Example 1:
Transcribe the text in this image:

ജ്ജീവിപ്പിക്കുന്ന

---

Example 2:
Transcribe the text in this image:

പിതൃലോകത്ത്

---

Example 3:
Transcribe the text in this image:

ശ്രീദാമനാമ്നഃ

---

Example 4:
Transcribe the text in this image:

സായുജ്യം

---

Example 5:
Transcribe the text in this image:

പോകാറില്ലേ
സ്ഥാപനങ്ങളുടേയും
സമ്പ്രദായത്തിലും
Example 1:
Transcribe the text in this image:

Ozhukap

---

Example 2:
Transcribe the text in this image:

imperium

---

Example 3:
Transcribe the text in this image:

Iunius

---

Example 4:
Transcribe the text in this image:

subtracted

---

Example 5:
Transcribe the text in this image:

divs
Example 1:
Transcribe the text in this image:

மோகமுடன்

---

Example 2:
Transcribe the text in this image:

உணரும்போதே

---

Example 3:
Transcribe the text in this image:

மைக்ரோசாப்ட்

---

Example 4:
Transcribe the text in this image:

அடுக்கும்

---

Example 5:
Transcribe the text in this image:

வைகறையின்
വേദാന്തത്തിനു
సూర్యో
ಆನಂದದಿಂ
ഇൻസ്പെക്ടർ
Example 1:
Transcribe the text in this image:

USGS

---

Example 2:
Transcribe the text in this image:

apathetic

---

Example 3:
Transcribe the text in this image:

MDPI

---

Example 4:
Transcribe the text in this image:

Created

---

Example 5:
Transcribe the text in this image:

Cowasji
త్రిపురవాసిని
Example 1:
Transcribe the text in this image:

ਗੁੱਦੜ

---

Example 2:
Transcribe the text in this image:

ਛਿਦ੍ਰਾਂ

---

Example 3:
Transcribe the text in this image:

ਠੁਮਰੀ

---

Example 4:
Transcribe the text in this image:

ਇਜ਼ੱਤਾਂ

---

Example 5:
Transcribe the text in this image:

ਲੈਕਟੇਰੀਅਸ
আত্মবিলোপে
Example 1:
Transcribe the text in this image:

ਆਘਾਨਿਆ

* EXERCISE: Start at the first line of the material and write everything out exactly.

* RESPONSE AREA:
Example 1:
Transcribe the text in this image:

ജ്ജീവിപ്പിക്കുന്ന

---

Example 2:
Transcribe the text in this image:

പിതൃലോകത്ത്

---

Example 3:
Transcribe the text in this image:

ശ്രീദാമനാമ്നഃ

---

Example 4:
Transcribe the text in this image:

സായുജ്യം

---

Example 5:
Transcribe the text in this image:

പോകാറില്ലേ
സ്ഥാപനങ്ങളുടേയും
സമ്പ്രദായത്തിലും
Example 1:
Transcribe the text in this image:

Ozhukap

---

Example 2:
Transcribe the text in this image:

imperium

---

Example 3:
Transcribe the text in this image:

Iunius

---

Example 4:
Transcribe the text in this image:

subtracted

---

Example 5:
Transcribe the text in this image:

divs
Example 1:
Transcribe the text in this image:

மோகமுடன்

---

Example 2:
Transcribe the text in this image:

உணரும்போதே

---

Example 3:
Transcribe the text in this image:

மைக்ரோசாப்ட்

---

Example 4:
Transcribe the text in this image:

அடுக்கும்

---

Example 5:
Transcribe the text in this image:

வைகறையின்
വേദാന്തത്തിനു
సూర్యో
ಆನಂದದಿಂ
ഇൻസ്പെക്ടർ
Example 1:
Transcribe the text in this image:

USGS

---

Example 2:
Transcribe the text in this image:

apathetic

---

Example 3:
Transcribe the text in this image:

MDPI

---

Example 4:
Transcribe the text in this image:

Created

---

Example 5:
Transcribe the text in this image:

Cowasji
త్రిపురవాసిని
Example 1:
Transcribe the text in this image:

ਗੁੱਦੜ

---

Example 2:
Transcribe the text in this image:

ਛਿਦ੍ਰਾਂ

---

Example 3:
Transcribe the text in this image:

ਠੁਮਰੀ

---

Example 4:
Transcribe the text in this image:

ਇਜ਼ੱਤਾਂ

---

Example 5:
Transcribe the text in this image:

ਲੈਕਟੇਰੀਅਸ
আত্মবিলোপে
Example 1:
Transcribe the text in this image:

ਆਘਾਨਿਆ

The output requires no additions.